Further rate cuts by the U.S. Federal Reserve will support Turkish banks by reducing funding costs and boosting valuations through a lower opportunity cost for international investors, HSBC Türkiye Chief Executive Burcin Ozan said.

Ozan emphasized that global monetary easing would complement domestic developments, creating a more favorable environment for Türkiye’s banking sector.

The Fed delivered its first rate cut of 2025 at the September meeting, lowering the benchmark rate by 25 basis points to a range of 4%–4.25% amid downside risks in the real economy reflected in weak job growth.
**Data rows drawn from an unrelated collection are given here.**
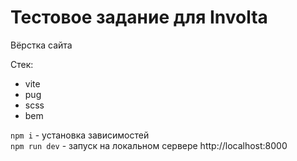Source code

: # Тестовое задание для **Involta**

Вёрстка сайта

Стек:
- vite
- pug
- scss
- bem

`npm i` - установка зависимостей\
`npm run dev` - запуск на локальном сервере http://localhost:8000
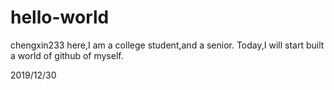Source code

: # hello-world

chengxin233 here,I am a college student,and a senior.
Today,I will start built a world of github of myself.

2019/12/30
According to the FedWatch Tool, markets also expect the central bank to follow with two more cuts of the same size at its remaining meetings in October and December.

Easing cycle opens space for Turkish banks

Türkiye is also entering a phase marked by slowing inflation and the Central Bank of the Republic of Türkiye’s (CBRT) shift toward interest rate reductions, with the bank resuming cuts in July and continuing at its September meeting, bringing the policy rate down to 40.5%, Ozan told state-run Anadolu Agency.

These conditions, combined with the gradual removal of macroprudential regulations—rules designed to safeguard financial stability—are improving efficiency across the sector, she noted.

"The program targeting macroeconomic balance brings stability, and the relaxation of these regulatory measures allows banks to improve efficiency and profitability," Ozan said.

According to Ozan, profitability in the banking sector is expected to rise beginning in the third quarter of 2025 as both global and local factors align.

Line chart compares Türkiye’s annual inflation and the Central Bank of the Republic of Türkiye’s (CBRT) policy interest rate from May 2024 to September 2025. (Chart by Onur Erdogan/Türkiye TOday)
Line chart compares Türkiye’s annual inflation and the Central Bank of the Republic of Türkiye’s (CBRT) policy interest rate from May 2024 to September 2025. (Chart by Onur Erdogan/Türkiye TOday)

Türkiye’s inflation seen at 31%, policy rate at 30.5% by year-end

HSBC Türkiye economists forecast inflation to reach 31% by the end of 2025 and fall to 19% in 2026, both above the targets set by the Turkish central bank and the government’s Medium-Term Program.

Türkiye’s inflation eased to 32.95% in August, marking the 15th consecutive monthly decline since peaking at 75.5% in May 2024.

The bank projects the CBRT’s policy rate to end 2025 at 35.5% before easing to 23% in 2026.

Ozan added that banks’ balance sheets, where assets generally carry longer maturities than liabilities, will further support profitability in the period ahead.